What the task asks:
Only lines that contain the word "Karviná" belong in the answer; copy them from the records below.

Records for this task:
--- START ---

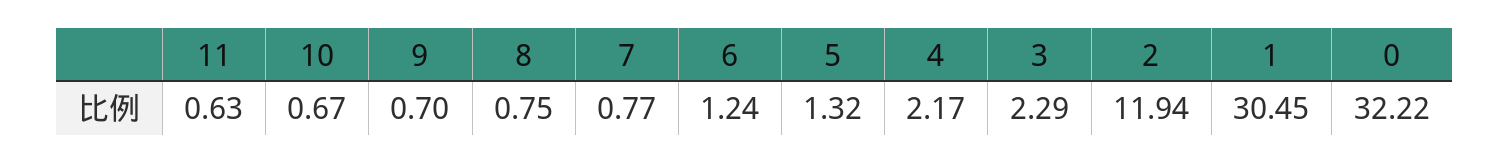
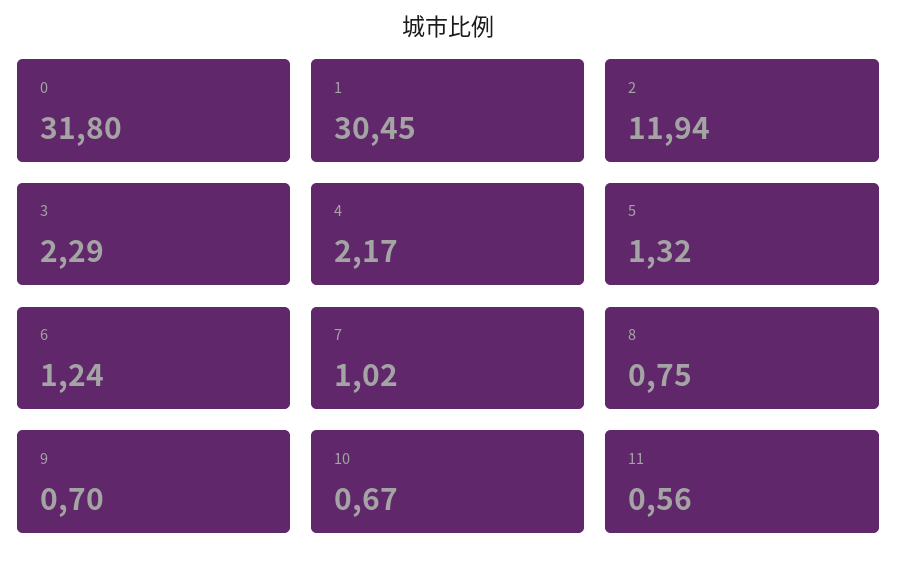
  {
-   "11": 0.63,
+   "11": 0.56,
    "10": 0.67,
    "9": 0.7,
    "8": 0.75,
-   "7": 0.77,
+   "7": 1.02,
    "6": 1.24,
    "5": 1.32,
    "4": 2.17,
    "3": 2.29,
    "2": 11.94,
    "1": 30.45,
-   "0": 32.22
+   "0": 31.8
  }

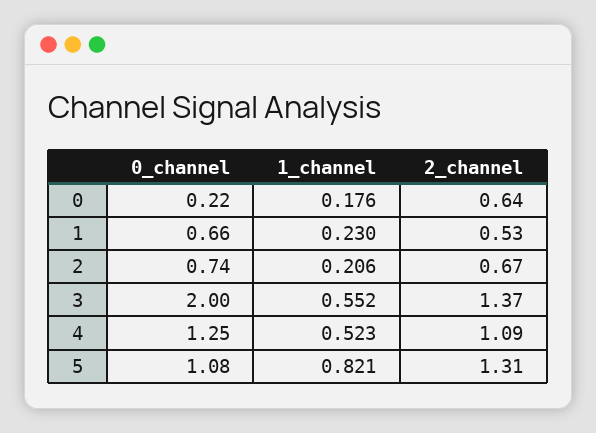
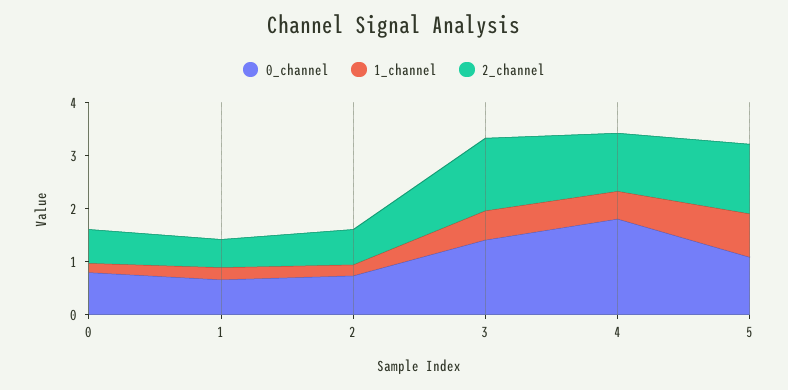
  {
    "0_channel": {
-     "0": 0.22,
+     "0": 0.8,
      "1": 0.66,
      "2": 0.74,
-     "3": 2,
+     "3": 1.4,
-     "4": 1.25,
+     "4": 1.8,
      "5": 1.08
    },
    "1_channel": {
      "0": 0.176,
      "1": 0.23,
      "2": 0.206,
      "3": 0.552,
      "4": 0.523,
      "5": 0.821
    },
    "2_channel": {
      "0": 0.64,
      "1": 0.53,
      "2": 0.67,
      "3": 1.37,
      "4": 1.09,
      "5": 1.31
    }
  }

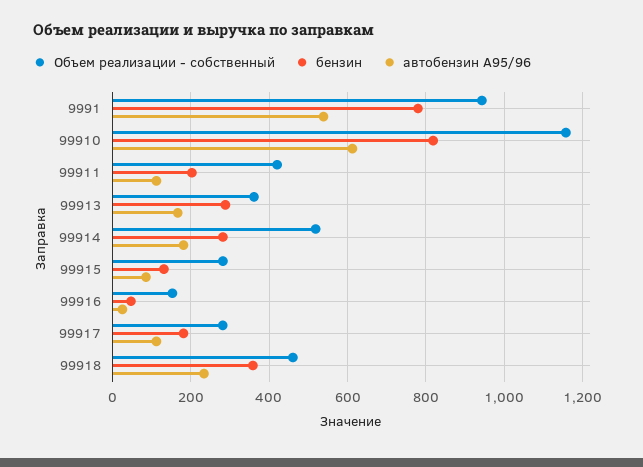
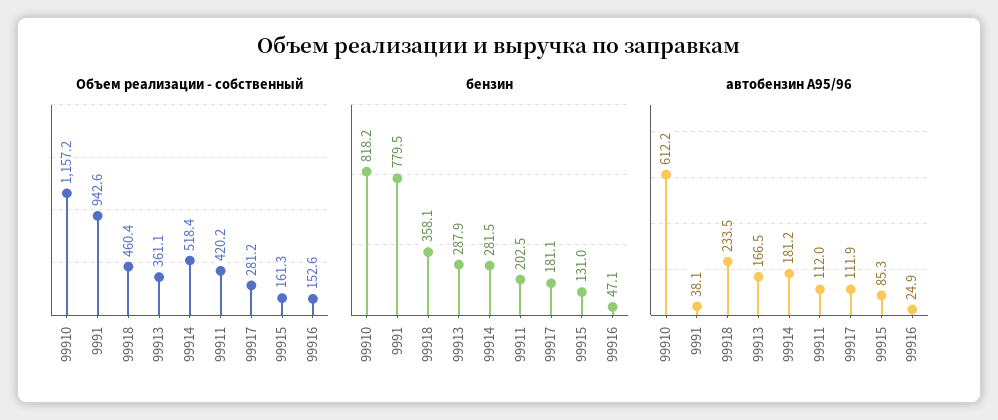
  {
    "Объем реализации - собственный": {
      "9991": 942.6,
      "99910": 1157.2,
      "99911": 420.2,
      "99913": 361.1,
      "99914": 518.4,
-     "99915": 280,
+     "99915": 161.3,
      "99916": 152.6,
      "99917": 281.2,
      "99918": 460.4
    },
    "бензин": {
      "9991": 779.5,
      "99910": 818.2,
      "99911": 202.5,
      "99913": 287.9,
      "99914": 281.5,
      "99915": 131,
      "99916": 47.1,
      "99917": 181.1,
      "99918": 358.1
    },
    "автобензин А95/96": {
-     "9991": 540,
+     "9991": 38.1,
      "99910": 612.2,
      "99911": 112,
      "99913": 166.5,
      "99914": 181.2,
      "99915": 85.3,
      "99916": 24.9,
      "99917": 111.9,
      "99918": 233.5
    }
  }

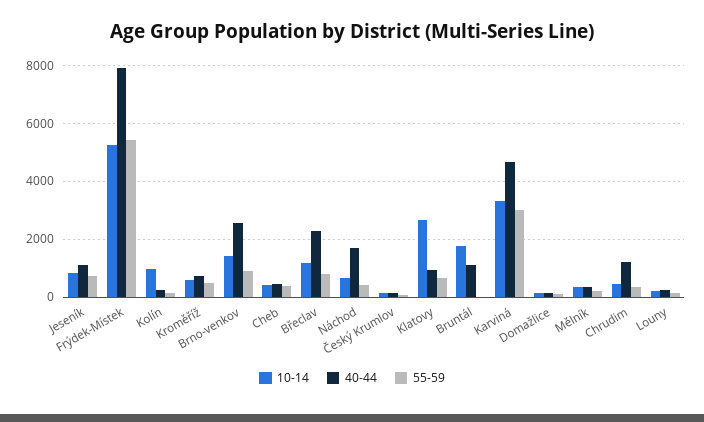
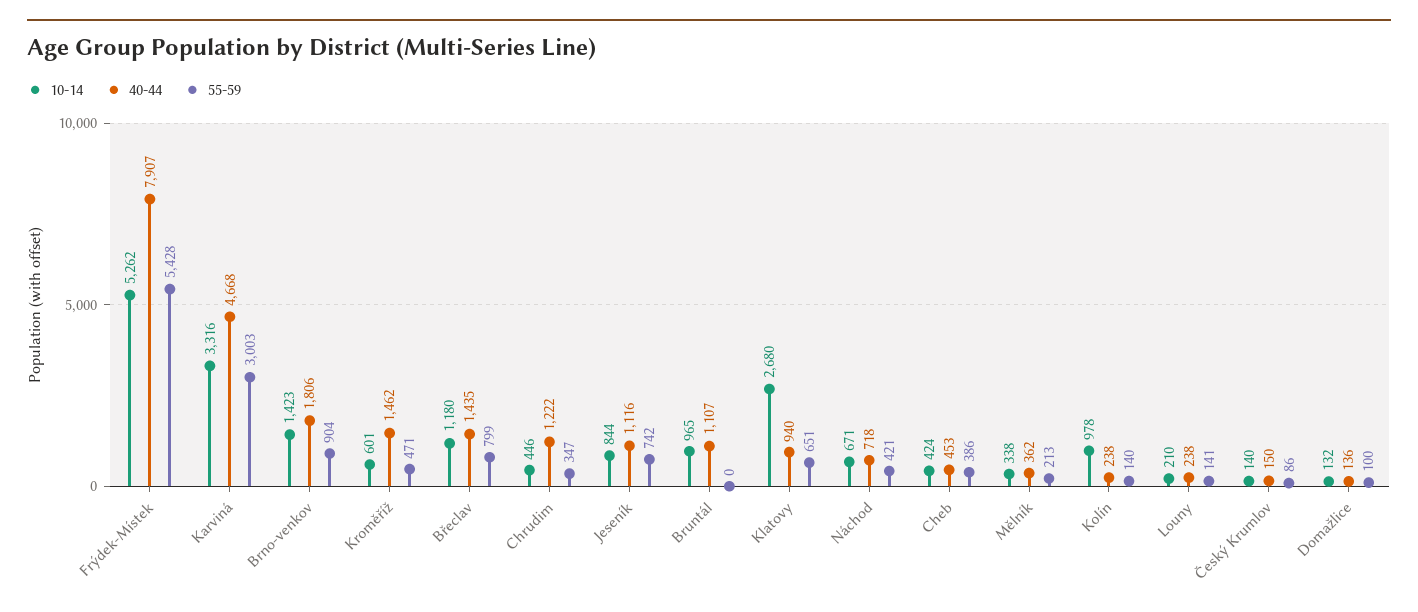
  {
    "10-14": {
      "Jeseník": 844,
      "Frýdek-Místek": 5262,
      "Kolín": 978,
      "Kroměříž": 601,
      "Brno-venkov": 1423,
      "Cheb": 424,
      "Břeclav": 1180,
      "Náchod": 671,
      "Český Krumlov": 140,
      "Klatovy": 2680,
-     "Bruntál": 1750,
+     "Bruntál": 965,
      "Karviná": 3316,
      "Domažlice": 132,
      "Mělník": 338,
      "Chrudim": 446,
      "Louny": 210
    },
    "40-44": {
      "Jeseník": 1116,
      "Frýdek-Místek": 7907,
      "Kolín": 238,
-     "Kroměříž": 750,
+     "Kroměříž": 1462,
-     "Brno-venkov": 2500,
+     "Brno-venkov": 1806,
      "Cheb": 453,
-     "Břeclav": 2250,
+     "Břeclav": 1435,
-     "Náchod": 1750,
+     "Náchod": 718,
      "Český Krumlov": 150,
      "Klatovy": 940,
      "Bruntál": 1107,
      "Karviná": 4668,
      "Domažlice": 136,
      "Mělník": 362,
      "Chrudim": 1222,
      "Louny": 238
    },
    "55-59": {
      "Jeseník": 742,
      "Frýdek-Místek": 5428,
      "Kolín": 140,
      "Kroměříž": 471,
      "Brno-venkov": 904,
      "Cheb": 386,
      "Břeclav": 799,
      "Náchod": 421,
      "Český Krumlov": 86,
      "Klatovy": 651,
      "Bruntál": 0,
      "Karviná": 3003,
      "Domažlice": 100,
      "Mělník": 213,
      "Chrudim": 347,
      "Louny": 141
    }
  }

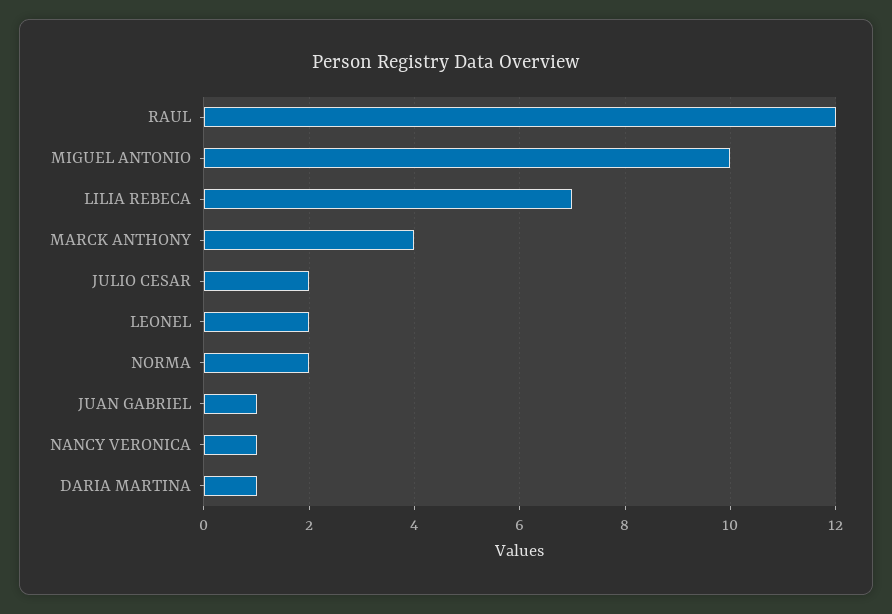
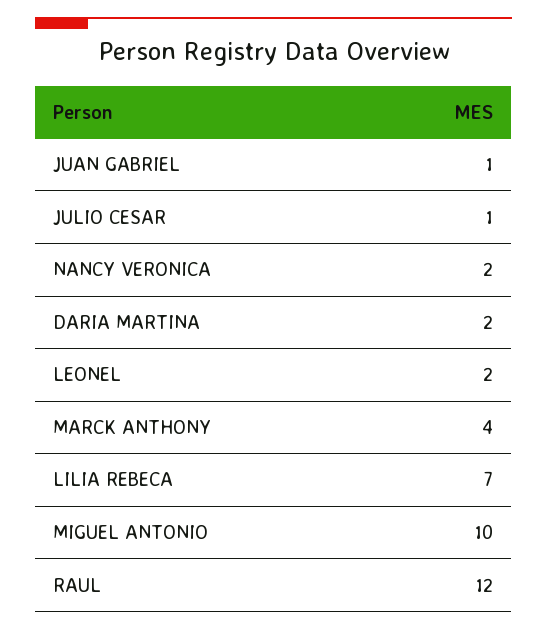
  {
    "RAUL": 12,
    "MIGUEL ANTONIO": 10,
    "LILIA REBECA": 7,
    "MARCK ANTHONY": 4,
-   "JULIO CESAR": 2,
+   "JULIO CESAR": 1,
    "LEONEL": 2,
-   "NORMA": 2,
    "JUAN GABRIEL": 1,
-   "NANCY VERONICA": 1,
+   "NANCY VERONICA": 2,
-   "DARIA MARTINA": 1
+   "DARIA MARTINA": 2
  }

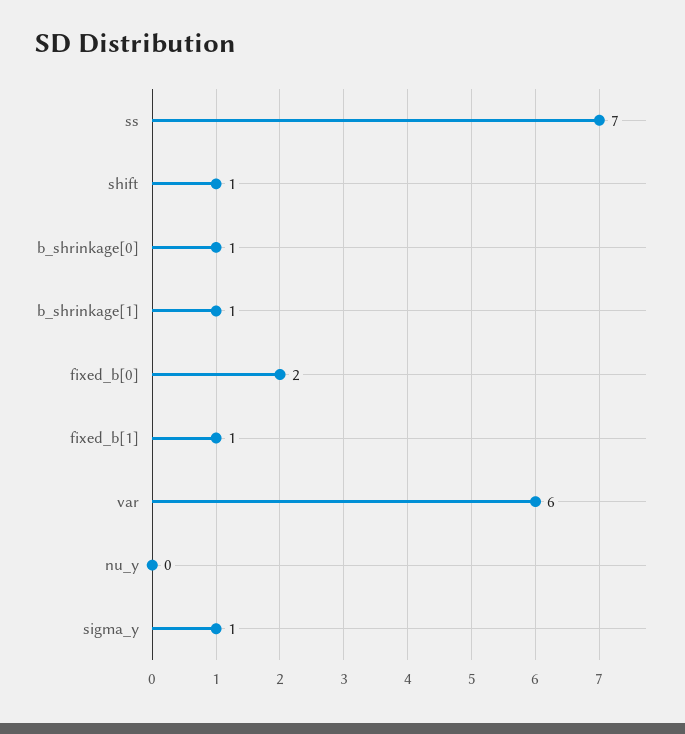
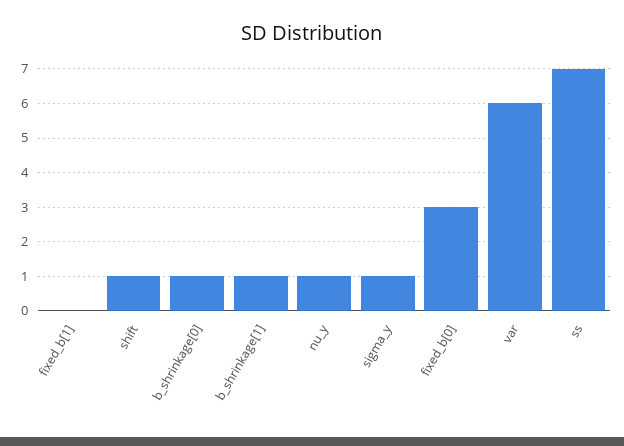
  {
    "ss": 7,
    "shift": 1,
    "b_shrinkage[0]": 1,
    "b_shrinkage[1]": 1,
-   "fixed_b[0]": 2,
+   "fixed_b[0]": 3,
-   "fixed_b[1]": 1,
+   "fixed_b[1]": 0,
    "var": 6,
-   "nu_y": 0,
+   "nu_y": 1,
    "sigma_y": 1
  }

--- END ---

Written answer:
      "Karviná": 3316,
      "Karviná": 4668,
      "Karviná": 3003,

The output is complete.